Even being on Linux isn’t enough for Linux users, now. Gotta have every piece of software they approve of and none of the ones they don’t. On top of it you have to use it for the same reasons, too.
Fucking Christ, you guys make me want to never mention that I use Linux.
I’ll try and keep it short with a bullet list, as I can tend to be long-winded about everything.
Helped recover files on an old laptop in the Win XP days (how I got started).
Breathed new life into older hardware that was too crappy for Windows.
Thought it was neat, novel, fresh, etc.
Free. Why pay for or pirate Windows?
FOSS and, specifically, FOSS alternatives to paid software I’d otherwise have pirated.
Less targeted for malware.
Windows 11 says no to my aging, but plenty capable, computer (the last holdout on Windows til Win 10 hits EOL).
Reasonable, optional telemetry.
Not having to reboot (possibly more than once) during updates.
Fun to learn.
There are some reasons to like Windows, but it’s harder to justify with the direction Microsoft is, and has been, moving.
EDIT: To actually answer your question about Steam and Linux… because I have a Steam account that I’ve had for many, many years with 1000 games that predates me moving to Linux in a more serious capacity. While I could move to GOG (and have), I’m not just going to throw away my game library.
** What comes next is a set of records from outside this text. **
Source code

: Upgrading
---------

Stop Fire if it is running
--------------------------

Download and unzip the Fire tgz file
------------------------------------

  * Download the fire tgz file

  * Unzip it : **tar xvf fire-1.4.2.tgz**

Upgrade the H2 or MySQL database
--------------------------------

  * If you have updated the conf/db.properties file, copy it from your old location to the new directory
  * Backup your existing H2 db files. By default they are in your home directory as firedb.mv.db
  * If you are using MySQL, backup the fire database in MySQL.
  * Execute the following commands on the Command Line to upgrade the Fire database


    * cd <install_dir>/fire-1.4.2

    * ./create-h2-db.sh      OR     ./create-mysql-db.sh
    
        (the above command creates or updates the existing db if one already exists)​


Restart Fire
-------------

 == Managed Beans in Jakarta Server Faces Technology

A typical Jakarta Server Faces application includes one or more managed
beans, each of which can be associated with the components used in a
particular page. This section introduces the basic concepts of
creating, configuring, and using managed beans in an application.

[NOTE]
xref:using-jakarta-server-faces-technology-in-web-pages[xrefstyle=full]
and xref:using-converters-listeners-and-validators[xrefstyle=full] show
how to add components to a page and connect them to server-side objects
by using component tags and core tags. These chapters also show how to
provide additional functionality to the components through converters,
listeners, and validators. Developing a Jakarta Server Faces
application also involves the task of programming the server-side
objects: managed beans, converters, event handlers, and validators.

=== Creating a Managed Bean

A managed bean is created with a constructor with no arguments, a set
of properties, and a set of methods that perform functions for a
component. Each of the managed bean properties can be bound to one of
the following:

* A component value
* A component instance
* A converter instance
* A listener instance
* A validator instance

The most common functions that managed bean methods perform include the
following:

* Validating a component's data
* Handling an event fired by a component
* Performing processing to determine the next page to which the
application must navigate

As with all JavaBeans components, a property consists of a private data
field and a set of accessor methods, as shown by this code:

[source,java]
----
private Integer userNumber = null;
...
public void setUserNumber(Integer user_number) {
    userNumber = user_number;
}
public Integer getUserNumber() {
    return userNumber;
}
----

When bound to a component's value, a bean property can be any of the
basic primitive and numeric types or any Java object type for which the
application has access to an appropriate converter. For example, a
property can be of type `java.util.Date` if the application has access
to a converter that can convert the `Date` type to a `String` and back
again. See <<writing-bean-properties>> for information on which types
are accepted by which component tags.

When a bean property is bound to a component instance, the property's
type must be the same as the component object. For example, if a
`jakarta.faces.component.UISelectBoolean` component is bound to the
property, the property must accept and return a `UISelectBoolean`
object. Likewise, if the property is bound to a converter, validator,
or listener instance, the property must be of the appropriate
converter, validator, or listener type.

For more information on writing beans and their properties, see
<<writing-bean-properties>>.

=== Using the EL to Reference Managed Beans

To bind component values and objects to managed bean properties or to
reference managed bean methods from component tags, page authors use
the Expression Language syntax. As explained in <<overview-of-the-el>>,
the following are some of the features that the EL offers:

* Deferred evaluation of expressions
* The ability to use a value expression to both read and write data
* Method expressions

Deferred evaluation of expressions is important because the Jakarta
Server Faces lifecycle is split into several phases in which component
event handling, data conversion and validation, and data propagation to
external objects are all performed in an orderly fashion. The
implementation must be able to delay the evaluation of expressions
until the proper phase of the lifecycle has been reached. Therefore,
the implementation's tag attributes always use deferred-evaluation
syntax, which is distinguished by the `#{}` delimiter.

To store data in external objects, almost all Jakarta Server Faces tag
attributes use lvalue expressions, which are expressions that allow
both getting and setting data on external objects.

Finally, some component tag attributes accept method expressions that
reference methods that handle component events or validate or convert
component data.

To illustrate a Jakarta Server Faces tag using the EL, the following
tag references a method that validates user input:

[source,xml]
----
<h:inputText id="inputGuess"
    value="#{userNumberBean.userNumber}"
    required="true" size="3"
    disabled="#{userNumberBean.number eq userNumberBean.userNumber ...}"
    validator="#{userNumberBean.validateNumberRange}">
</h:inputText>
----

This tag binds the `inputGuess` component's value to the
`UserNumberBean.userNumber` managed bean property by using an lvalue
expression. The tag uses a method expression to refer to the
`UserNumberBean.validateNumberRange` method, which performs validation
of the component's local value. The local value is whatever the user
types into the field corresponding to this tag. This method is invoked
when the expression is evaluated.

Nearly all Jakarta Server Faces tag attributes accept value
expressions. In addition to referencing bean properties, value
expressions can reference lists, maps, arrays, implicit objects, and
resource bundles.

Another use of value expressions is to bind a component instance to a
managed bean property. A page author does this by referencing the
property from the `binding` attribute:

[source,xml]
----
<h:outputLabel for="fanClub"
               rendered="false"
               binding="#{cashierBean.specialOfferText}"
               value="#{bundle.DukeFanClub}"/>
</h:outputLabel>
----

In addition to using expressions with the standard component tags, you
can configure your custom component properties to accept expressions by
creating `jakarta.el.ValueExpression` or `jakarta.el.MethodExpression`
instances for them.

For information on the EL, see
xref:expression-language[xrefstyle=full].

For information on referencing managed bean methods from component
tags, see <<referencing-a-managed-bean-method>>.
But also, Steam working to make gaming more mainstream on Linux is a net positive for Linux in general. That was always the reason many people gave for why they wouldn’t switch - that, and proprietary software that won’t run on anything other than Windows or maybe Mac.
I’m on Ubuntu 22.04 using lutris. I also have my game installed on an ext4 partition. Too many different variables there to try to make any general assumptions on why it isn’t launching for them.